Ernst genommen werden hat auch seine Nachteile. Das musste der zurückgetretene Bundespräsident Host Köhler erfahren. Er nennt das „mangelnder Respekt vor seinem Amt“. Dabei liegt es einfach daran, dass Menschen wie ich, die Presse, seine Äußerung ernst genommen haben! Das scheint ihm eine ganz neue Erfahrung gewesen zu sein, die er wohl nicht verkraftet hat.
Es geht natürlich um sein – beiläufiges? – Radiointerview zum Afghanistaneinsatz der Bundeswehr – den Wortlaut könnt ihr in dem (sehr polemischen Beitrag von Karl nachlesen). Und was er uns da suggestiv nahelegt- Ja, das kann man aus meiner Sicht nur in aller Deutlichkeit kommentieren: SO NICHT!
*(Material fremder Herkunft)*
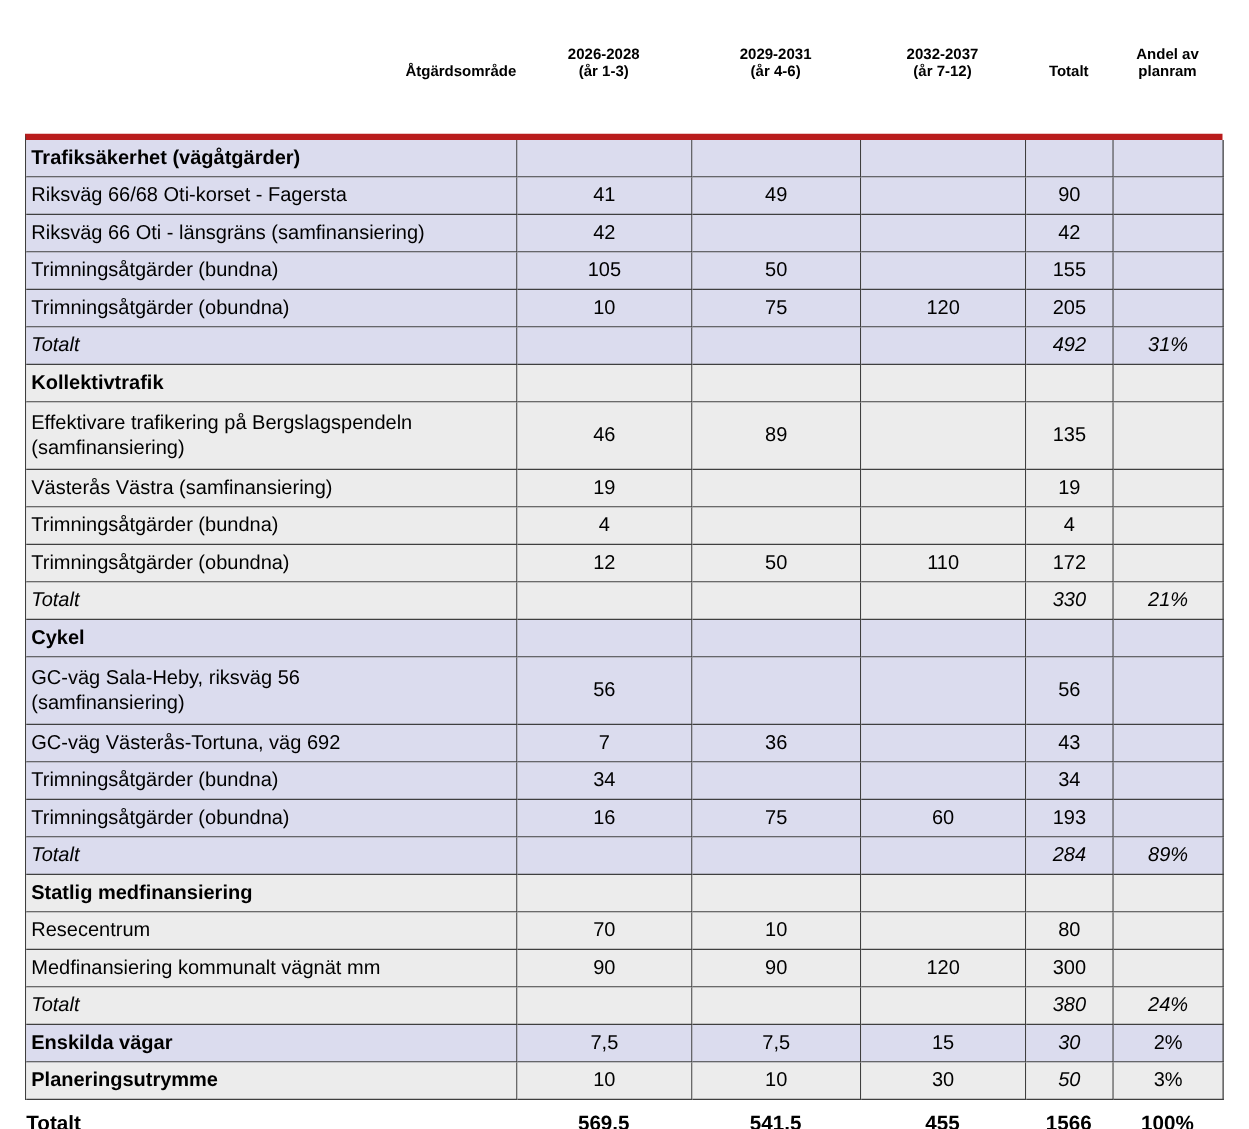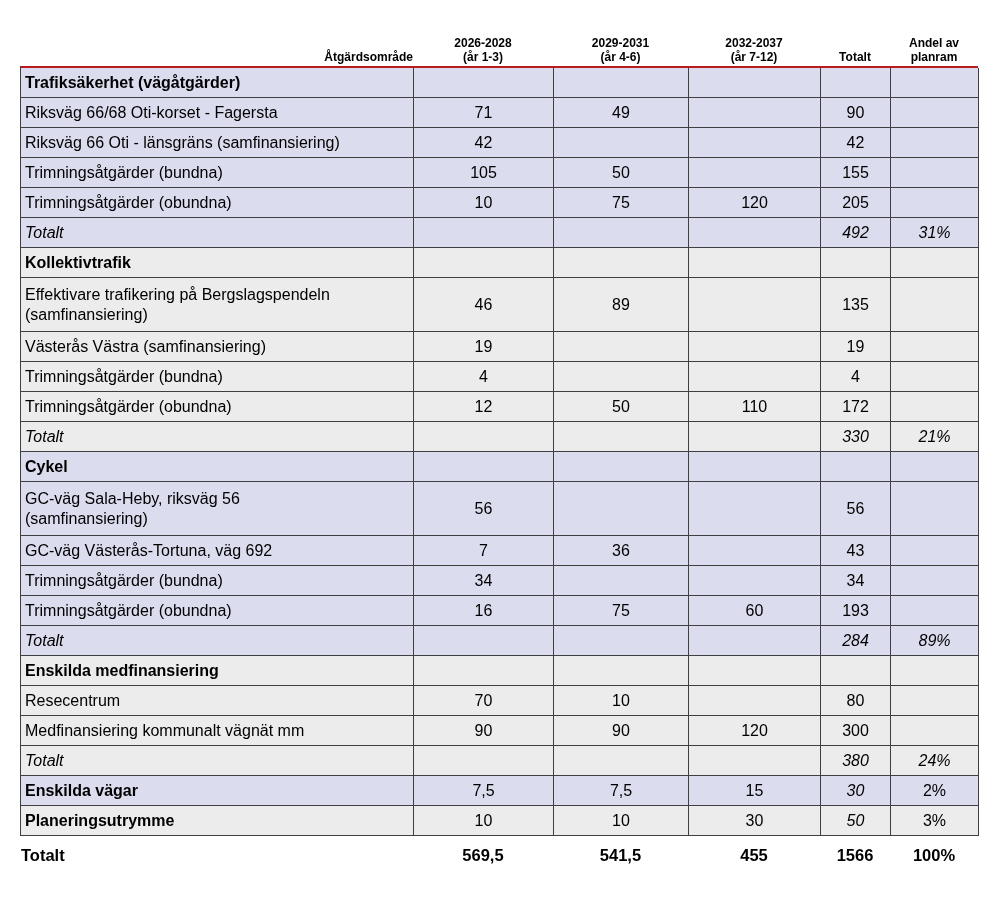--- a/index.html
+++ b/index.html
@@ -10,21 +10,21 @@
   
   .grid { display:grid; grid-template-columns:393px 140px 135px 132px 70px 88px; }
 
   
   .thead { height:62px; align-items:end; padding-bottom:2px; }
   .thead .h { font-weight:700; font-size:12px; line-height:1.18; white-space:pre-line; }
   .thead .h.corner { text-align:right; padding-left:1px; }
   .thead .h.cent { text-align:center; }
 
   
-  .tbody { border-top:2px solid #b91c1c; border-left:1px solid #3f3f3f; }
+  .tbody { border-top:5px solid #b91c1c; border-left:1px solid #3f3f3f;margin-top:41px; }
   .row { display:contents; }
   .cell { border-right:1px solid #3f3f3f; border-bottom:1px solid #3f3f3f;
           min-height:30px; display:flex; align-items:center; font-size:16px; }
   .tall .cell { min-height:54px; }
   .lbl { justify-content:flex-start; padding:1px 3px 1px 4px; white-space:pre-line; line-height:1.2; }
   .num { justify-content:center; text-align:center; padding:1px 2px; }
   .lav .cell { background:#dbdcee; }
   .gry .cell { background:#ececec; }
   .sec .lbl { font-weight:700; }
   .totrow .cell { font-style:italic; }
@@ -60,21 +60,21 @@
       <div class="cell lbl">Trafiksäkerhet (vägåtgärder)</div>
       <div class="cell num"></div>
       <div class="cell num"></div>
       <div class="cell num"></div>
       <div class="cell num tot"></div>
       <div class="cell num"></div>
     </div>
 
     <div class="row lav">
       <div class="cell lbl">Riksväg 66/68 Oti-korset - Fagersta</div>
-      <div class="cell num">71</div>
+      <div class="cell num">41</div>
       <div class="cell num">49</div>
       <div class="cell num"></div>
       <div class="cell num tot">90</div>
       <div class="cell num"></div>
     </div>
 
     <div class="row lav">
       <div class="cell lbl">Riksväg 66 Oti - länsgräns (samfinansiering)</div>
       <div class="cell num">42</div>
       <div class="cell num"></div>
@@ -214,21 +214,21 @@
     <div class="row lav totrow">
       <div class="cell lbl">Totalt</div>
       <div class="cell num"></div>
       <div class="cell num"></div>
       <div class="cell num"></div>
       <div class="cell num tot">284</div>
       <div class="cell num">89%</div>
     </div>
 
     <div class="row gry sec">
-      <div class="cell lbl">Enskilda medfinansiering</div>
+      <div class="cell lbl">Statlig medfinansiering</div>
       <div class="cell num"></div>
       <div class="cell num"></div>
       <div class="cell num"></div>
       <div class="cell num tot"></div>
       <div class="cell num"></div>
     </div>
 
     <div class="row gry">
       <div class="cell lbl">Resecentrum</div>
       <div class="cell num">70</div>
Wenn er sich nicht in der Lage sieht, solche Aussagen zu treffen – die in ihrer Heftigkeit und Deutlichkeit für mich einen positiven und hoffnungsvollen Charakter haben – aber mit eindeutiger Zurückweisung der selben durch andere nicht klar kommt- Entweder nimmt er sich selbst nicht ernst (unter dem Motto: „Was gebe ich auf mein Gerede von gestern“?) oder (ich fürchte das ist es) zu ernst (unter dem Motto: „Wie können die es wagen…“). Wusste er etwa nicht, dass er nicht „König von Deutschland“ ist. Es keine Majestätsbeleidigung ist, wenn man seine völlig unakzeptablen „Überlegungen“ rundherum verwirft? Hat er vergessen, dass wir in einer Demokratie leben, in der man auch gegenüber dem Bundespräsidenten – und ich möchte sagen gerade gegenüber ihm, als offizieller Vertreter des Deutschen Volks – seine freie Meinung äußern darf und mehr noch soll!
Ich muss sagen ein solcher Bundespräsident tut gut daran zurück zu treten!
Wie war das zu Beginn seiner zweiten Amtszeit? Da nannte er die „Vitalität der Demokratie“ als eines seiner Hauptthemen! Also Demokratie hört bei ihm auf?
Vielleicht schmollt er auch nur, weil keiner seiner „Koalitionäre“ ihn „in Schutz“ genommen hat. Nicht „Tante Merkel“ nicht Außenminister „Welle“ … Doch zu solch extrem gefährlicher „Wortakrobatik“ haben selbst sie sich nie verleiten lassen. Denn irgendwo MUSS eine Grenze gezogen sein, wo Krieg absolut unakzeptabel bleibt! Und darüber kann und darf man nicht mal so „vor sich hin plaudern“ – nicht als Bundespräsident!